Here in Genesis chapter two, God created the world by planting a garden.

It was a horticultural dream—the name Eden means “delight”

And in it “God made to grow every tree that is pleasant to the sight ad good for food.”

Through the tree of life and the tree of knowledge of good and evil God provided life and wisdom.

Four rivers flowed to the corners of the known world, providing ample water, the source of life.

The creation was replete with beauty not only in its vegetation, but also with rare stones and fragrant resins: gold, bdellium, and onyx.

Like a master gardener, God created the first human being—Adam.

Adam’s name came from the Hebrew word for ‘soil, dust, earth—Adamah.

He was the earth man, formed from the clay of the earth.

Adam’s connection to the earth is clear—it is his source, his kin, his Mother Earth.

But the story takes it a step further.

The earth is not only fellow family, but also Adam’s work, his purpose in life.

God placed Adam into the garden “To till and keep it.”

I think this is an important point.

For the human job of caring for creation is not just a nice touch,

Something to keep Adam busy so he doesn’t get into trouble.

The human vocation to care for creation is fundamental to the way God created the world.

As it says here in chapter two, no plant or herb had sprung up

“for the LORD God had not caused it to rain… and there was no one to til the ground.”

Human beings caring for creation is Part of the created order

In fact, creation care is the first vocation of humanity

Creation care is our principle job on this earth.

On Thursday evenings this Lent, we will focus our preaching on our relationship with creation

And offer an education opportunity afterward entitled Earth Bound

to explore our vocation of creation care more fully.

We all know the sobering state of our planet—

The melting ice caps, climate change, pollution, and the scarcity of fresh water.
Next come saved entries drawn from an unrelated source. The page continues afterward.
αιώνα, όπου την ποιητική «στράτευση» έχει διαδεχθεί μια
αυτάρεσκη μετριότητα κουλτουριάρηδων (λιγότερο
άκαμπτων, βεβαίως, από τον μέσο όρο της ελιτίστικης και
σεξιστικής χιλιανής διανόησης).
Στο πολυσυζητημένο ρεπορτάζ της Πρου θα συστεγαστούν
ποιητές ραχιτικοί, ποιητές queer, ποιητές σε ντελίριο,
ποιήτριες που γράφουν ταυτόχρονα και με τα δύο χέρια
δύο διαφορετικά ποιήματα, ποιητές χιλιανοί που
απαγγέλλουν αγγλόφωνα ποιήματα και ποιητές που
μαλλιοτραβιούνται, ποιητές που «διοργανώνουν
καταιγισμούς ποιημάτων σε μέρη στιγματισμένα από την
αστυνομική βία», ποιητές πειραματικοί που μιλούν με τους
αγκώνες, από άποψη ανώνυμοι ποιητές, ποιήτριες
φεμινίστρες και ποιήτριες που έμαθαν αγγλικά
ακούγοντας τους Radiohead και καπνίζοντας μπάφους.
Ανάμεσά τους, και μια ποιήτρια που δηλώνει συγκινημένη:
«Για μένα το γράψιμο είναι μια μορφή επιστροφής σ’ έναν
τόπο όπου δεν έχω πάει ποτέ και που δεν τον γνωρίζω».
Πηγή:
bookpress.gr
This Lent we are taking the time to consider what the bible and Lutheran theology say about these matters.

Caring for our planet is woven throughout the bible,

from the beginning chapters in Genesis to the end in Revelation 21 and 22.

Together we have the chance to learn more about how the ways live out our faith as caregivers of creation

Can Impact our world and the lives of those who come after us.